Most of the American and other Christian missionaries have left Turkey. The few mission schools that remain must give only those subjects approved by the Kemal Government. The Government not merely specifies the curriculum, but names the holidays, requires the appointment of certain Turkish teachers, names the salary that must be paid them, and forbids absolutely anything even mildly suggestive of proselyting. To so much as show a Testament to a Turkish pupil is illegal. The superintendent of schools at Tarsus ordered the American boys' school there to hold classes on Sunday, to use the Koran instead of the Bible, and to conform to several other arbitrary religions rites. A few mission hospitals are still functioning, but the interference from the Turkish authorities is intense. Most of the few missionaries who remain are merely waiting and marking time in the largely vain hope that they will get permission again to work for the good of the masses.
There is an American missionary woman who has been all alone in the southeastern part of Anatolia for years. Her mission board has tried hard and long to get permission to send another worker to relieve her, or at least to bear her company, but without success. She might be allowed to leave, but only on condition of abandoning all the mission property and most of her own. She is allowed to write letters only in Turkish, and something like one in ten even in that language reach their destination. It is hardly necessary to add that she is within hearing distance of the Kurd massacres.
The Armenian hospital of Marsivan was closed by order of Mustapha Kemal because the American director said within hearing of some spy that, while no one objected to democracy in Turkey, it was impossible to establish a democracy by wholesale hangings and other dictatorial acts. Fifteen professors of an American mission school were hanged because the authorities found a photograph in the school showing a football team of boys in blue and white (the Greek colors) and sweaters with the Greek as well as the Turkish flag flying above them. It had been taken years before at the time of a match between students representing the two nationalities.
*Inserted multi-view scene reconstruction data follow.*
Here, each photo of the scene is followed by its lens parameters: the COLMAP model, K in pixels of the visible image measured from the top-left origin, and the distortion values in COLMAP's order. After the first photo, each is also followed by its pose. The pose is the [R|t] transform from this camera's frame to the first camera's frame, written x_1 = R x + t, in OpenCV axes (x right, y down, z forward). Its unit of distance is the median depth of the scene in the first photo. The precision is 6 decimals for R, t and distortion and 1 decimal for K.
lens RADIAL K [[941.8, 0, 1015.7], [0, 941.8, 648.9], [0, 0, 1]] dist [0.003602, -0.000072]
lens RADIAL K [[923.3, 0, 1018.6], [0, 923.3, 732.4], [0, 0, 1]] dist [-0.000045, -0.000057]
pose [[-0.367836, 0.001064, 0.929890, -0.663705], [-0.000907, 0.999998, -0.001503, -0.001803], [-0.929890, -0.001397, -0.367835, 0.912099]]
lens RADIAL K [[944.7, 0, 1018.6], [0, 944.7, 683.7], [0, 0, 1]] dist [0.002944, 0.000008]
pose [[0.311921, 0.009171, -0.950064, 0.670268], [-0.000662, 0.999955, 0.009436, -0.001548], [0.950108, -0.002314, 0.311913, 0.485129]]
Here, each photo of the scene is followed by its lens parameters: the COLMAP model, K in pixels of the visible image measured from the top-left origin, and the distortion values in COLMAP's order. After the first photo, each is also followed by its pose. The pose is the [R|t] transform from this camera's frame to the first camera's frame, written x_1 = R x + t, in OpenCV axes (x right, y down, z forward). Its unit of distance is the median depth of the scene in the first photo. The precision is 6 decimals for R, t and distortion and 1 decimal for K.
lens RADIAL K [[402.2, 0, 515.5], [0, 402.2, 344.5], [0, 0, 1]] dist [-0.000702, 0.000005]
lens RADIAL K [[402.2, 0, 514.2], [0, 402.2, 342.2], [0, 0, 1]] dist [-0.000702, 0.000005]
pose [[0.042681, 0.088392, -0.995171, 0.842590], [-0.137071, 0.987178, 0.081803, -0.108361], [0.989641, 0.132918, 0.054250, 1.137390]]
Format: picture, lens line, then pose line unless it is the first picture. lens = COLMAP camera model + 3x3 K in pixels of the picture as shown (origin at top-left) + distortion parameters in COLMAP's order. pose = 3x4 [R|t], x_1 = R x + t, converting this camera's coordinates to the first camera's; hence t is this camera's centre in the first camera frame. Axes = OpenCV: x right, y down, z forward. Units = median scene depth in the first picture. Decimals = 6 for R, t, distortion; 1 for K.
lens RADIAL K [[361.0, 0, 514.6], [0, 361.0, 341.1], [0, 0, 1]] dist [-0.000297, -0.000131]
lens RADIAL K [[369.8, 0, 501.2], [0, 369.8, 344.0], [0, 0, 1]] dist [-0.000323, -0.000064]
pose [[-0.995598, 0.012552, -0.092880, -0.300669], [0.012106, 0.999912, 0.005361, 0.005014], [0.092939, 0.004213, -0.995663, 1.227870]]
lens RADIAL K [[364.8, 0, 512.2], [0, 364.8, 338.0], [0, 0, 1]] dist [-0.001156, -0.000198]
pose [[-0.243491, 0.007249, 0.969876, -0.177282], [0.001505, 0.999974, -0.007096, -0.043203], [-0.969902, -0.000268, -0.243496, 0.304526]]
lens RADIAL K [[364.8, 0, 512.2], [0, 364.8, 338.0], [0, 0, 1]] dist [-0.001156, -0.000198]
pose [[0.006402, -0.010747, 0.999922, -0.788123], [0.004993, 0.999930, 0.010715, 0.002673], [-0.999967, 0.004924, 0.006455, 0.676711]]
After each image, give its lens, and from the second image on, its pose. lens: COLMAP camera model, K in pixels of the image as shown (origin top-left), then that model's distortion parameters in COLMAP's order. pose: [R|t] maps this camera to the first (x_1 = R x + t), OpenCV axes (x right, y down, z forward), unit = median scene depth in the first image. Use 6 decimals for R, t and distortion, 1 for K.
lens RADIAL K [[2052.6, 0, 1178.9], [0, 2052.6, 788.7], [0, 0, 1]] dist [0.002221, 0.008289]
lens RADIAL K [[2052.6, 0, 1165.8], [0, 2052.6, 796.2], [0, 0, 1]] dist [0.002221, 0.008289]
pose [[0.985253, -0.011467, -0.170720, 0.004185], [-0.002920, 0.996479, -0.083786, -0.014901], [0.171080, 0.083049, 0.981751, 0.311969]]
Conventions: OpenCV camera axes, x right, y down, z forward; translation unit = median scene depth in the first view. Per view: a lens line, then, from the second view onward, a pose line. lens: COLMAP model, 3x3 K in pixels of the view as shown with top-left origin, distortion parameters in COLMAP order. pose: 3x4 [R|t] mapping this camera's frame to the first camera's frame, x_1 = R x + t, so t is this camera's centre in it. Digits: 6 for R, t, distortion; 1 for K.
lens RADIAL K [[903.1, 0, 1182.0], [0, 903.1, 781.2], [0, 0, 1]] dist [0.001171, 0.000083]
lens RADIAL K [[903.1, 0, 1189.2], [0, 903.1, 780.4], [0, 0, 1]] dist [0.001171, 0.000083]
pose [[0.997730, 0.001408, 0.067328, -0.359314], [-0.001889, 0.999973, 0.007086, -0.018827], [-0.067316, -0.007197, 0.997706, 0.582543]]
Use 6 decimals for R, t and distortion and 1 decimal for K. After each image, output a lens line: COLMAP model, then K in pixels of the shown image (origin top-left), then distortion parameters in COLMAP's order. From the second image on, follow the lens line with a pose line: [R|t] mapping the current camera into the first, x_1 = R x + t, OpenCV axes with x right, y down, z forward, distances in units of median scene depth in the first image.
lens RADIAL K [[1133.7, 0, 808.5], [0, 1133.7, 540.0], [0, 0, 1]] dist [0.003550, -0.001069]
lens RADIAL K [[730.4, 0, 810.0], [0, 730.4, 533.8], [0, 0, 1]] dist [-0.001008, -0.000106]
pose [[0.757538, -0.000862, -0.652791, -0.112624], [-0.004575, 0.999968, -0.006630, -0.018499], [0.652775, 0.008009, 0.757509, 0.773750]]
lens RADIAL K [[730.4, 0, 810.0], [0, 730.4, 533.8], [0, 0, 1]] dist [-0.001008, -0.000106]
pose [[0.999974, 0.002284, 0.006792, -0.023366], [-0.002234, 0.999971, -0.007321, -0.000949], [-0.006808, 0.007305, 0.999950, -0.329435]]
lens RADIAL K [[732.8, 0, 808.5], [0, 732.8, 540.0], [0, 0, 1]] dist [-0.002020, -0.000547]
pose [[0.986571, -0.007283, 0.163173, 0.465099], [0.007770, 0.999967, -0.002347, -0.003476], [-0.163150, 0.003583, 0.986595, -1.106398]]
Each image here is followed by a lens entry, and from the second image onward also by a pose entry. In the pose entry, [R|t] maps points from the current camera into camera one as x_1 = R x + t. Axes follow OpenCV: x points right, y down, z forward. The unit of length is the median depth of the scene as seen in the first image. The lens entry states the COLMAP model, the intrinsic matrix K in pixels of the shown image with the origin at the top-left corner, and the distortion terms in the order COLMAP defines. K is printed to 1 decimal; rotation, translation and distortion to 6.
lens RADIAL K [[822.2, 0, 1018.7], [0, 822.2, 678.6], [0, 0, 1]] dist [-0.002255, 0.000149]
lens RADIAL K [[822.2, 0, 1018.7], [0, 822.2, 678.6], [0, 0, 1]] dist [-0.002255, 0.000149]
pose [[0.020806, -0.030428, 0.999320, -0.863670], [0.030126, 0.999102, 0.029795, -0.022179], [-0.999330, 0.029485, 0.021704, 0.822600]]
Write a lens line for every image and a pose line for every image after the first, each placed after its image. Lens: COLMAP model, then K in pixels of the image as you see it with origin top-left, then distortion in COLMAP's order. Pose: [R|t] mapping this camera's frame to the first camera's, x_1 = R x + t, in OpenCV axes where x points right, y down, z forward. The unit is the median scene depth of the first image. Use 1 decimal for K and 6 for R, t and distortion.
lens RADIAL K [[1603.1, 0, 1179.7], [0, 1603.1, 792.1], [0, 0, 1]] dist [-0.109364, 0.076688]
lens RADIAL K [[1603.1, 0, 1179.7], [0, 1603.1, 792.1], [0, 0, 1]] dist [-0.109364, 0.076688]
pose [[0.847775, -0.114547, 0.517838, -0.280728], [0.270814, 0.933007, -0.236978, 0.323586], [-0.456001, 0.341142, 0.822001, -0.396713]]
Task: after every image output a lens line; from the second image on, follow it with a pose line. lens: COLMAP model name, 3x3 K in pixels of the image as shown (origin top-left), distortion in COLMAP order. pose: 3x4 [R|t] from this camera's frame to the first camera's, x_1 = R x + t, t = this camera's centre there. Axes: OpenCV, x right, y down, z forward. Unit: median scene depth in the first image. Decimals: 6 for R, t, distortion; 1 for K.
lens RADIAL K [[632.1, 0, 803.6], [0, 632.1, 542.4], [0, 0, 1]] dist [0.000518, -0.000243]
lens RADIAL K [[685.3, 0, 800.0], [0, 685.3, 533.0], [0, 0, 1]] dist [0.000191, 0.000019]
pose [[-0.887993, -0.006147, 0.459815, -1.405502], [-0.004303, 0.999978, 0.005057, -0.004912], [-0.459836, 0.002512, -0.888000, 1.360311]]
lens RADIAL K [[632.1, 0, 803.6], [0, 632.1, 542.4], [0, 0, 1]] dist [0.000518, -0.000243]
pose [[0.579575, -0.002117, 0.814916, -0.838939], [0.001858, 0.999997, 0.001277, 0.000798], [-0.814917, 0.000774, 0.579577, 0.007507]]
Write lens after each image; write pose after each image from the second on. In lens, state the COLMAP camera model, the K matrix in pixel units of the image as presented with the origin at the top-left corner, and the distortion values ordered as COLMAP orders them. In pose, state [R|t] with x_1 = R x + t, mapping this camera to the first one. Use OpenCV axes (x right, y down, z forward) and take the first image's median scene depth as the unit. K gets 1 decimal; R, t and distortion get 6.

Like the missionaries, commercial men are leaving Turkey. They cannot compete with the new monopolies, abetted by the grafting and dilatory, unfair, unbusinesslike ways of the present Government. The Constantinople representative of one of our large tobacco companies has been months withdrawing his firm from the country, and the end has by no means arrived. Three times he had unpacked his office furniture, which he planned to move to Greece, for inspection, when last I saw him, and still had little hope of getting out when I left. An Englishman who held the lightering contracts with most foreign ships touching at Constantinople was forced more than a year ago to work exclusively for the harbor monopoly, and at last accounts had not received a piaster for his services.
In the old days the Sultans rewarded their favorites by farming out the taxes among them and permitting them to keep a large proportion of the collections. While taxes are far worse now than under the Sultans--being ubiquitous, arbitrary, yet bringing the people by no means benefits in proportion--the new stunt is the granting of monopolies. The present Government, disguised under the name of republic, is a closed corporation of a score or so of men close to Kemal. Most of them have done things which make it impossible safely to break with the dictator, however much they may wish to do so. These worthy Kemalists of high rank are given monopolies on many of the things of prime necessity. There are monopolies on almost everything--salt, sugar, tobacco, liquor, harbor rights, radio, even bathing; it is illegal to go swimming in Turkey except from an authorized bathhouse, after paying the corresponding fee to the monopolist. The poor hamals, or human pack-horses, that one still sees carrying atrocious loads in Constantinople and other parts of Turkey now toil for bare food, while the profits of their grueling labors go to the political favorite who holds the hamal monopoly. Under the Sultans many of them (Kurds to a large extent) laid aside what to them were fortunes and went home to spend the last years of their lives in ease.